I'm seeing your image full sized, so it seems like it's working already (unless that's since your last edit).

On the topic at hand, I guess I'm kind of a weirdo. A lot of my watches happen to have solid resale value, but it's literally not something I factor in when I buy a watch.

As per public perception, I wouldn't say the perception is negative at all, I'd just say relatively unknown. But that's not really all that rare. The non-WUS public only knows maybe a dozen brands in general, even if we include famous affordable brands like Casio and Citizen.

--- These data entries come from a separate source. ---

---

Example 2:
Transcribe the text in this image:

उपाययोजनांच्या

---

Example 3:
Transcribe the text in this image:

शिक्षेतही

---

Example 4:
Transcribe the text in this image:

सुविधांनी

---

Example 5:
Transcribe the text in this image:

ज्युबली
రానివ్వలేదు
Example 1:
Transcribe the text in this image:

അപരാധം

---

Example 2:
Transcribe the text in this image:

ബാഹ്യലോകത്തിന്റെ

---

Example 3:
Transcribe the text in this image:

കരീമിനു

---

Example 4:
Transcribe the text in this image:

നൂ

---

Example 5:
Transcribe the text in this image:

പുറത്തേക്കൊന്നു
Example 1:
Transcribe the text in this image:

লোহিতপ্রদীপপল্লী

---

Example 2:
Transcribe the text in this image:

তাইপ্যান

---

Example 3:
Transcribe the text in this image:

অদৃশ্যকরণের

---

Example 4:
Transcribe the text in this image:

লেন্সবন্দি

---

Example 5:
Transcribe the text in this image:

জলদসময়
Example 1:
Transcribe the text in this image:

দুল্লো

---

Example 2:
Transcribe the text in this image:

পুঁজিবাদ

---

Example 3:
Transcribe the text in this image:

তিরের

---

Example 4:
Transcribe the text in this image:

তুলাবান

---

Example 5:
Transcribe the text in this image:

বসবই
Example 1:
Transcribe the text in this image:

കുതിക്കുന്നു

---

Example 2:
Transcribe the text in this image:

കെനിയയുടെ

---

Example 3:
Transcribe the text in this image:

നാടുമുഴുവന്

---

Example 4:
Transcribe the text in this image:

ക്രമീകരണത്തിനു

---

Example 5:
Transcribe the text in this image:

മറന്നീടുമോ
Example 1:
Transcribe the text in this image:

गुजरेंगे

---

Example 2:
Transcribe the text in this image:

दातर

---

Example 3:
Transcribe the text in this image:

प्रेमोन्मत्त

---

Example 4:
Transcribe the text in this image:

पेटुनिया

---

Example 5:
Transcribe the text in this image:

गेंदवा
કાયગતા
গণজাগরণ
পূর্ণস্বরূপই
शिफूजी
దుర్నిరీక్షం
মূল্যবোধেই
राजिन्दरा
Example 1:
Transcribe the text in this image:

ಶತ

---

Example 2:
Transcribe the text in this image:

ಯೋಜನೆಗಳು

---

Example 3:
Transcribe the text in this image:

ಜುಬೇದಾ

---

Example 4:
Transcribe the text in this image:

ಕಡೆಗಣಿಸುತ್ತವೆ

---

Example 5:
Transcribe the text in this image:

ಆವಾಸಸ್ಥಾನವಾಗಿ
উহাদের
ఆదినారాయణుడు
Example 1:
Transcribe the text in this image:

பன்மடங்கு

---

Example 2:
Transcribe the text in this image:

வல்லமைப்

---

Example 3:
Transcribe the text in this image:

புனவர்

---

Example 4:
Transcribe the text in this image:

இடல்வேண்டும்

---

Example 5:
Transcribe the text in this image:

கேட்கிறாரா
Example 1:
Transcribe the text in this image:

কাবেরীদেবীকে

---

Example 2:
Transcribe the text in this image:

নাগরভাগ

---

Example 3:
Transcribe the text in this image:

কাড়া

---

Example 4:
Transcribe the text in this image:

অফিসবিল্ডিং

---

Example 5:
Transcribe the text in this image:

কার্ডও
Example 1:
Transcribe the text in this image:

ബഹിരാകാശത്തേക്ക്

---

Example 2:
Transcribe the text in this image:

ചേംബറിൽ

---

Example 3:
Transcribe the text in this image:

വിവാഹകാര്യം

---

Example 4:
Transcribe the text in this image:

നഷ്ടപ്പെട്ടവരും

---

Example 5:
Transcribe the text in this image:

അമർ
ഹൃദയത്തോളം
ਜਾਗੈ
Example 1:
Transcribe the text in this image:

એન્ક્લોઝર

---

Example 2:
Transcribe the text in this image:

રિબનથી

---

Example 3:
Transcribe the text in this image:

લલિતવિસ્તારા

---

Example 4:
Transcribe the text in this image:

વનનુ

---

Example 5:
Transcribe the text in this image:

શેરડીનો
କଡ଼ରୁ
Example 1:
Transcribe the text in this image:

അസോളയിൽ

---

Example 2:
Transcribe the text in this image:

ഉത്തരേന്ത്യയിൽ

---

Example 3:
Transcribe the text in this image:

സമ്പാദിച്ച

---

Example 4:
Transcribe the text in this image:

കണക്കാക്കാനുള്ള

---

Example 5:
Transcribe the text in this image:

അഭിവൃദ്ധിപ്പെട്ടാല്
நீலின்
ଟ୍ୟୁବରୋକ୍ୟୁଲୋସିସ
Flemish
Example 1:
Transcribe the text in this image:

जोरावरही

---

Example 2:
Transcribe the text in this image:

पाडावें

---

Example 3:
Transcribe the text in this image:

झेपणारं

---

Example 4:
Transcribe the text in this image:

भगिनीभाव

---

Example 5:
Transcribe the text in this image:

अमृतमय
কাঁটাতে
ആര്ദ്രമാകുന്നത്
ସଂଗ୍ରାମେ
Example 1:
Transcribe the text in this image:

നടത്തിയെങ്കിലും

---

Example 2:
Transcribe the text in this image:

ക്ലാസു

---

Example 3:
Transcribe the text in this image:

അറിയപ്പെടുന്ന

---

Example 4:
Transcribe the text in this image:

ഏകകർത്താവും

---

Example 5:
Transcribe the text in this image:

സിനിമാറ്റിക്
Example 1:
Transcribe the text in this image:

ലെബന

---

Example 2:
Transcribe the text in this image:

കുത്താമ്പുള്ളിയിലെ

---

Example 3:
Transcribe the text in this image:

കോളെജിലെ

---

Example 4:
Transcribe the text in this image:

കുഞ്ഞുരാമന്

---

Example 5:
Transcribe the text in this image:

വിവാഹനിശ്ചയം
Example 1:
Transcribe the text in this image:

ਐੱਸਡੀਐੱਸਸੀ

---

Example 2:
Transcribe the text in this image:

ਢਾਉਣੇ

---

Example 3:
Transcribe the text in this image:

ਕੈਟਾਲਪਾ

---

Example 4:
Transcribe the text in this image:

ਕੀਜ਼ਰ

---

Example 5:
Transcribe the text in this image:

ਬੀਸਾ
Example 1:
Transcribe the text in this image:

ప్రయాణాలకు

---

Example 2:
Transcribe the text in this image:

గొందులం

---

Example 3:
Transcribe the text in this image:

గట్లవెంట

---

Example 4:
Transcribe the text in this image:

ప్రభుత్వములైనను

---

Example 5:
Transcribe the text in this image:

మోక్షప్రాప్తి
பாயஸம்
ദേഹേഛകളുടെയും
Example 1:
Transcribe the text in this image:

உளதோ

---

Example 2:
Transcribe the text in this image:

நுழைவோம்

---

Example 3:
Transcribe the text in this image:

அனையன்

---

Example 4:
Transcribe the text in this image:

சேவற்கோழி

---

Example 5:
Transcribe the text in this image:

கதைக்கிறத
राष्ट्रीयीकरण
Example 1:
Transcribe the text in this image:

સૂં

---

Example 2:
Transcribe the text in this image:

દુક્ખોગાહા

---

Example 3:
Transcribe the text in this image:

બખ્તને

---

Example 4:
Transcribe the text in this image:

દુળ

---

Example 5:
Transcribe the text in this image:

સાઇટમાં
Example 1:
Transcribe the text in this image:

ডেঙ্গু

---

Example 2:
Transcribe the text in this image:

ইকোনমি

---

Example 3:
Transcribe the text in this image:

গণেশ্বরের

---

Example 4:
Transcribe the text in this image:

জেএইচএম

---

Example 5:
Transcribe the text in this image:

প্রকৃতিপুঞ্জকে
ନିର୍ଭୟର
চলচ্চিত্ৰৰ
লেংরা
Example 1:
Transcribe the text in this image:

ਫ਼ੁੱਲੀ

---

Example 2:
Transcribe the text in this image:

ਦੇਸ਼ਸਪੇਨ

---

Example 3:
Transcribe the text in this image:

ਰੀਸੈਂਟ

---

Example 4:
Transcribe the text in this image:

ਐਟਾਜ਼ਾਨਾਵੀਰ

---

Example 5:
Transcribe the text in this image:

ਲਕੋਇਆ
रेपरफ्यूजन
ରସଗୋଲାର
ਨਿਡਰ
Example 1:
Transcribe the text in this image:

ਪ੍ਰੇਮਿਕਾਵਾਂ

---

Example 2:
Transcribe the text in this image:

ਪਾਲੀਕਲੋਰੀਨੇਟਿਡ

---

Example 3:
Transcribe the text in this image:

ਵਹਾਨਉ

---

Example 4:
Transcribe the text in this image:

I'd also say that I never really cared about public perception either, but it does interest me in a sort of intellectual level. If I had to guess Alpina would do well with the general public because it has no negative connotation associated with, it's Swiss and they look nice and usually have pretty movements. I'm a huge Grand Seiko fan, but in terms of public perception it sort of has to prove itself because of most people's association of Seiko with mid-priced watches, and in a sense Alpina benefits from starting with a clean slate.


----------



## MC88

I'm considering adding the Extreme Diver to my collection, next. It's definitely in the running for my next dive watch. Alpina is in my book a very high quality watch, no matter any public misconceptions.


----------



## Streetboss

I have a Seastrong Diver and I think Alpina makes a pretty good watch. I bought mine before some of the deep discounts in the gray market appeared but I don't regret it. I am trying to move the watch along now because I don't wear it enough and it deserves to be worn.
Kevin


----------



## Robert Nalbandov

Alpinas, IMHO, have a great value as a nice watch and a precise instrument. I do agree, though, that a lot depends on advertising: where they do it and who does matters. Celebrities go for big-bang watches, like Rolex, Hublot, AP, VC, etc. I think Kevin Costner is among the few who are working with low-end watches: he is advertising Jacques Lemans, if I am not mistaken.


----------



## kb.watch

I think alpinas perception is pretty flat but I'm okay with that. I only started coming around after putting on the heritage diver. That watch is beautiful.


----------



## JMD1082

I picked up a Star timer Chrono an love it. I realized the perception was lacking when friends noticed I had a new watch asked to see it and then were like "nice" but didn't really know the brand. Like others have said doesn't bother me much. I know I have a great watch and I like the fact that not everyone has one. I like to think of it as driving an Alpha Romeo or Aston Martin. Not everyone knows them, but they look sexy and are awesome sports cars.


----------



## wolfpack1995

I really like the Alpiner 4 GMT, nice looking watch but the rest of the line does nothing for me. Seems like the best way to buy an Alpina is used or grey market.


----------



## NegNoodles

I've always heard that Alpina is a solid brand, but I guess it's not too well known. I live in Canada, and the malls here only carry brand names. So unless you're an actual enthusiast, chances are you'll probably never hear of this name.


----------



## stipebst

Chronograph from picture above looks nothing less good as white daytona


----------